Space dust capable of carrying water and organic compounds to planets like Earth
Researchers have discovered that interplanetary dust particles (IDPs) can deliver water and organics to the Earth and other terrestrial planets.
Interplanetary dust, dust that has come from comets, asteroids, and leftover debris from the birth of the solar system, continually rains down on the Earth and other Solar System bodies. These particles are bombarded by solar wind, predominately hydrogen ions.
This ion bombardment knocks the atoms out of order in the silicate mineral crystal and leaves behind oxygen that is more available to react with hydrogen, for example, to create water molecules.
Co-author Hope Ishii, new Associate Researcher in the Hawaii Institute of Geophysics and Planetology (HIGP) at UHM SOEST, said that it is a thrilling possibility that this influx of dust has acted as a continuous rainfall of little reaction vessels containing both the water and organics needed for the eventual origin of life on Earth and possibly Mars.
This mechanism of delivering both water and organics simultaneously would also work for exoplanets, worlds that orbit other stars.

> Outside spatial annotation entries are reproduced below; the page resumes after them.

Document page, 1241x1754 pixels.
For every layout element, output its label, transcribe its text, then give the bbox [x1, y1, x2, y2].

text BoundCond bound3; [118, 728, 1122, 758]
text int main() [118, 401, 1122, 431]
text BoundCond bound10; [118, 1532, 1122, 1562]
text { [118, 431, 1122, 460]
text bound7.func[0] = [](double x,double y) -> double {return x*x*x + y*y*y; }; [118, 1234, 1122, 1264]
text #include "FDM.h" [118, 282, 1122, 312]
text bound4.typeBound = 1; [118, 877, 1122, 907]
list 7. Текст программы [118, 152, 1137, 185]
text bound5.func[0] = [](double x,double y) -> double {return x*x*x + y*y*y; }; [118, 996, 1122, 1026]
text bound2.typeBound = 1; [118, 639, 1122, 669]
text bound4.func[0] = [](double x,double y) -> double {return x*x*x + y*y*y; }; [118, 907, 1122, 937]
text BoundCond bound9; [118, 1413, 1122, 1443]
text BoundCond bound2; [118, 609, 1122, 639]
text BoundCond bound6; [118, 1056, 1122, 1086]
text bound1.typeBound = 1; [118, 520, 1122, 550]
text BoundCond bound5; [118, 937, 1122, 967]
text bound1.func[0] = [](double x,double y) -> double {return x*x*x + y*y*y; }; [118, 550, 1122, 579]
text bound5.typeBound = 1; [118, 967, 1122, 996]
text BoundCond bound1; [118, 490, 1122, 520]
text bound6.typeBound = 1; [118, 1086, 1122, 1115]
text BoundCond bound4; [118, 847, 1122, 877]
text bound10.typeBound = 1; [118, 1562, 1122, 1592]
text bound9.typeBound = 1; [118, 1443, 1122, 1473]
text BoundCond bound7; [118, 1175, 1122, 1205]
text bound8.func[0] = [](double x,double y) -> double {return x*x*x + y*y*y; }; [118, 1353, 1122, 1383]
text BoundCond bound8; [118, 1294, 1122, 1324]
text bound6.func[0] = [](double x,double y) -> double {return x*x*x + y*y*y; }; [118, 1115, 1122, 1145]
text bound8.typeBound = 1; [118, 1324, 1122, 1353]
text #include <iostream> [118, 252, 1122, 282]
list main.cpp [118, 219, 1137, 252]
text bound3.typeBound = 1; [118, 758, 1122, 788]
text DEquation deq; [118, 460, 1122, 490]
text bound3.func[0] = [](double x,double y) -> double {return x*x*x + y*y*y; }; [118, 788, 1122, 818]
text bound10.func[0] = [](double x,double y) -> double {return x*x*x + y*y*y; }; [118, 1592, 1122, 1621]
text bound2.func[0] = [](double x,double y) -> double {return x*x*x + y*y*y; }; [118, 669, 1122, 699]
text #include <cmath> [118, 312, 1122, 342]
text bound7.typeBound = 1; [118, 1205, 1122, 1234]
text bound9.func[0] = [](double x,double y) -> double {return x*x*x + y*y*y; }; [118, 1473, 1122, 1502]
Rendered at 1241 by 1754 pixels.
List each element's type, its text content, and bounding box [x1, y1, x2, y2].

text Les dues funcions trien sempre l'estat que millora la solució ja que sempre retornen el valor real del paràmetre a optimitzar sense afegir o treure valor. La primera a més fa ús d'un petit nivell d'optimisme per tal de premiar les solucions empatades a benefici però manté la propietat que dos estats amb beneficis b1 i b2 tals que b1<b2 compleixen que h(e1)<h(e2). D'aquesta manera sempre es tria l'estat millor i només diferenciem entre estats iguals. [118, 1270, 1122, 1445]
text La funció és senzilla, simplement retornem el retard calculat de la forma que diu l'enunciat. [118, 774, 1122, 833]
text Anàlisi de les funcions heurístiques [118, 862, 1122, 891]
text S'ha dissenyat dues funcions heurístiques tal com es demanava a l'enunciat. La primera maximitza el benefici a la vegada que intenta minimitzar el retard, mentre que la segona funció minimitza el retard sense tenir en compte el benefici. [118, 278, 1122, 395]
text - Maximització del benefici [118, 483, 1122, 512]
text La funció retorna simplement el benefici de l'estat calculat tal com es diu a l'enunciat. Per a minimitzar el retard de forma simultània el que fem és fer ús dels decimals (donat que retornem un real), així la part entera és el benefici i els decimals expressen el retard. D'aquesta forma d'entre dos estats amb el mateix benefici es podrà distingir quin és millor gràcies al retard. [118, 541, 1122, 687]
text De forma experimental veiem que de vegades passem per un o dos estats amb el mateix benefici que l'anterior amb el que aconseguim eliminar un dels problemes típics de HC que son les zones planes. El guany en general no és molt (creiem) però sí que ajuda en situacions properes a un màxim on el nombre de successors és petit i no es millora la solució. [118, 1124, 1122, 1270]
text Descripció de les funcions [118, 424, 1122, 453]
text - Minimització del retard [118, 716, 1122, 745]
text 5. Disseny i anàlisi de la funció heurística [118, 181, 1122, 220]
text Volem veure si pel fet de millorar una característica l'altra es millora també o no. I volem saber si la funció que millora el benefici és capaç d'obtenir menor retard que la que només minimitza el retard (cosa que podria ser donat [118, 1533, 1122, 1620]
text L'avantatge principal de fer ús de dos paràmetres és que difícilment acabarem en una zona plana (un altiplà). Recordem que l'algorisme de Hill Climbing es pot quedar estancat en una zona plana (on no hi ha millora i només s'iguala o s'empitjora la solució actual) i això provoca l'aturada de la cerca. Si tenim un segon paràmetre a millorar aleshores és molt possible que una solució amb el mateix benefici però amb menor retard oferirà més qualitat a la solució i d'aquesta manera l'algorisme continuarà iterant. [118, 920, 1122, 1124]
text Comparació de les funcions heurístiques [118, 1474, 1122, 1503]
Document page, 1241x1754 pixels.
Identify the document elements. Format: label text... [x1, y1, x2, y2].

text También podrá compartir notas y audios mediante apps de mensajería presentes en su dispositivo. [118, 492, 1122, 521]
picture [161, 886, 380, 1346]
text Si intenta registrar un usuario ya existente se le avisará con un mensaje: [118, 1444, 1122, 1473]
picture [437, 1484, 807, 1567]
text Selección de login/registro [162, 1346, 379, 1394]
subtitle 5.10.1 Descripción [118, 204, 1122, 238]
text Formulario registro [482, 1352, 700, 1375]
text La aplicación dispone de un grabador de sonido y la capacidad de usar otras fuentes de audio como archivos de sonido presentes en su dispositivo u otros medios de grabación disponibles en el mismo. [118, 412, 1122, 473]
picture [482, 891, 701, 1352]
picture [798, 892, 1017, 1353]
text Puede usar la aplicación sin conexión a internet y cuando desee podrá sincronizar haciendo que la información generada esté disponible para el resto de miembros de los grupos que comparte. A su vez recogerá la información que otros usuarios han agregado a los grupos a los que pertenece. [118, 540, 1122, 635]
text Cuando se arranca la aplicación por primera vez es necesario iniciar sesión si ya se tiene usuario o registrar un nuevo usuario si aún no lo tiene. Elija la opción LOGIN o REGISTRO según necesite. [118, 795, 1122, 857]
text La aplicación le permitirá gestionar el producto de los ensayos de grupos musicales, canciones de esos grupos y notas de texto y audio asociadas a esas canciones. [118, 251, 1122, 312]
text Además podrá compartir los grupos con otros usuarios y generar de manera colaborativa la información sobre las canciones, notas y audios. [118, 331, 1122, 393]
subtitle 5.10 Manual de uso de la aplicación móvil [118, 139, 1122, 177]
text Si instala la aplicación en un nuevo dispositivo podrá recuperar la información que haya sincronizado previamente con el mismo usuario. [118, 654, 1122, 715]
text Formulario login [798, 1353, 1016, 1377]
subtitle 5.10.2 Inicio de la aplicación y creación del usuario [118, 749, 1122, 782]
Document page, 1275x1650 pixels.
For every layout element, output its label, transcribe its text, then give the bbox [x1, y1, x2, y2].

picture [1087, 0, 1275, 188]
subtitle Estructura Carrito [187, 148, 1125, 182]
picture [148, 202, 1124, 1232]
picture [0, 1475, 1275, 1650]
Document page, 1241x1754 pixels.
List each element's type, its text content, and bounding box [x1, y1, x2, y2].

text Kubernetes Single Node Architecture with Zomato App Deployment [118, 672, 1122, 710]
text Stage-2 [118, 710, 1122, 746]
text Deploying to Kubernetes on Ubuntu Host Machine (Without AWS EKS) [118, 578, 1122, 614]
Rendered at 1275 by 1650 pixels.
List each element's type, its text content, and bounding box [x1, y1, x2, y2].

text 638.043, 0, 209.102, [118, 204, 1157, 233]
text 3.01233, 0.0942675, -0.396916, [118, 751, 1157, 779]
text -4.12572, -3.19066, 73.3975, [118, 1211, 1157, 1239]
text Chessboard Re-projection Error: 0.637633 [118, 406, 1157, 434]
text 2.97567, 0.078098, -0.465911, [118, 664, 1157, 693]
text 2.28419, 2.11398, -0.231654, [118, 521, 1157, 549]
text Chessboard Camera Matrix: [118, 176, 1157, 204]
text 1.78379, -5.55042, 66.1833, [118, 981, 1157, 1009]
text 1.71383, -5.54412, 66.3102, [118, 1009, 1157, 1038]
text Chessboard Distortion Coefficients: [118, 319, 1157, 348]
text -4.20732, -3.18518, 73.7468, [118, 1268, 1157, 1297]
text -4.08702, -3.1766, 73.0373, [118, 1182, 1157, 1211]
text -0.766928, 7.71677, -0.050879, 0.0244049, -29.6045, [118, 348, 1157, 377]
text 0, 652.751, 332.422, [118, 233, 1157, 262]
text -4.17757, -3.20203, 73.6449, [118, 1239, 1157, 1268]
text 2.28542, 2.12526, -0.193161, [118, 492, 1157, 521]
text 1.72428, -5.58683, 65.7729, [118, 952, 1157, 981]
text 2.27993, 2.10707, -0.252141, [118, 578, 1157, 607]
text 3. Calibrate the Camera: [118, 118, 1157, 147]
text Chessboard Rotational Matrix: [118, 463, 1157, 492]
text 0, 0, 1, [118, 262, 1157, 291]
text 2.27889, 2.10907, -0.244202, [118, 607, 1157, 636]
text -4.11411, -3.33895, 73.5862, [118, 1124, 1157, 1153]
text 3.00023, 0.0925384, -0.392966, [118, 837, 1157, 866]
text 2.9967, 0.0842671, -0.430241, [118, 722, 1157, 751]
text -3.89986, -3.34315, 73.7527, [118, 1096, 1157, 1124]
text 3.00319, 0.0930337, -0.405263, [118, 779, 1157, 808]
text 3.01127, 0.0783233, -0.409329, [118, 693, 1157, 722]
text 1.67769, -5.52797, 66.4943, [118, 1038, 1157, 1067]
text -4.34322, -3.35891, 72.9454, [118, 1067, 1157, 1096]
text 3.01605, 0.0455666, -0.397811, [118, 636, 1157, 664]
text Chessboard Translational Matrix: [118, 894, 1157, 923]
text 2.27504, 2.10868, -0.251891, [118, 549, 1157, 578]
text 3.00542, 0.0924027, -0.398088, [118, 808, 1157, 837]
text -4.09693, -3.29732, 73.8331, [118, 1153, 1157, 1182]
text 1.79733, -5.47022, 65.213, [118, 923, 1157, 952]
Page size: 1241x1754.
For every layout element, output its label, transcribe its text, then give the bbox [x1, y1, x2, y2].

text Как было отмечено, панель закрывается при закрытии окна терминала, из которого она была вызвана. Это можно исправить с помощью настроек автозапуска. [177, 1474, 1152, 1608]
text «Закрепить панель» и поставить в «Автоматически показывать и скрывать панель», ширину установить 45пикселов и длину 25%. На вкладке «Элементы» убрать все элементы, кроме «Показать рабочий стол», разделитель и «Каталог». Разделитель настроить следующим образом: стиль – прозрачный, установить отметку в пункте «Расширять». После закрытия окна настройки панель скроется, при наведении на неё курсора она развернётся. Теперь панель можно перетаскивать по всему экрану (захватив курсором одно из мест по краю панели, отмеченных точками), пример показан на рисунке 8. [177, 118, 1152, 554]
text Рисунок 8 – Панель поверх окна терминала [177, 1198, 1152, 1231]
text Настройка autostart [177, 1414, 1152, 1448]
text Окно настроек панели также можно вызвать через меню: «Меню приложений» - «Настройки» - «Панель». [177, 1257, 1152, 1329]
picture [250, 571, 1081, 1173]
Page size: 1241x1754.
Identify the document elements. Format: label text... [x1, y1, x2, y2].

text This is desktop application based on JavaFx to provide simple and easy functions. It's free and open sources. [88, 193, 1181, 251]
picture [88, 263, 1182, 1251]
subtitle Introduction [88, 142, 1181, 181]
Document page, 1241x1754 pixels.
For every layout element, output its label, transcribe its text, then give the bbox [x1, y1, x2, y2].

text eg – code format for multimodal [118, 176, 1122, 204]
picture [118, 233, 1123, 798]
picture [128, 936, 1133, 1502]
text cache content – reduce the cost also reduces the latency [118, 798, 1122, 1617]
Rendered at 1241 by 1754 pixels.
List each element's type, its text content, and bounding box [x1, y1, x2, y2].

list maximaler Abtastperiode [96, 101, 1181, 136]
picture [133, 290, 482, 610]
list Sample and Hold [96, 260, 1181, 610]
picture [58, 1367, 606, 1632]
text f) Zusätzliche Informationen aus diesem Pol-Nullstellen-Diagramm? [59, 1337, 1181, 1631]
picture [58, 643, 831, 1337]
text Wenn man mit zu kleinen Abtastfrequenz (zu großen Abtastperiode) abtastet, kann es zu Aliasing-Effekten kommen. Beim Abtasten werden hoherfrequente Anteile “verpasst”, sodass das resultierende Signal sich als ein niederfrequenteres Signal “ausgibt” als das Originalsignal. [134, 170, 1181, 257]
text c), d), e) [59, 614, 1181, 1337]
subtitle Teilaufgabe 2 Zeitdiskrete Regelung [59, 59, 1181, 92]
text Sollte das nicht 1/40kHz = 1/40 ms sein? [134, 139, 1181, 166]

These raw ingredients of dust and hydrogen ions from their parent star would allow the process to happen in almost any planetary system.
Using a state-of-the-art transmission electron microscope, the scientists have now actually detected water produced by solar-wind irradiation in the space-weathered rims on silicate minerals in interplanetary dust particles.
Futher, on the bases of laboratory-irradiated minerals that have similar amorphous rims, they were able to conclude that the water forms from the interaction of solar wind hydrogen ions (H+) with oxygen in the silicate mineral grains.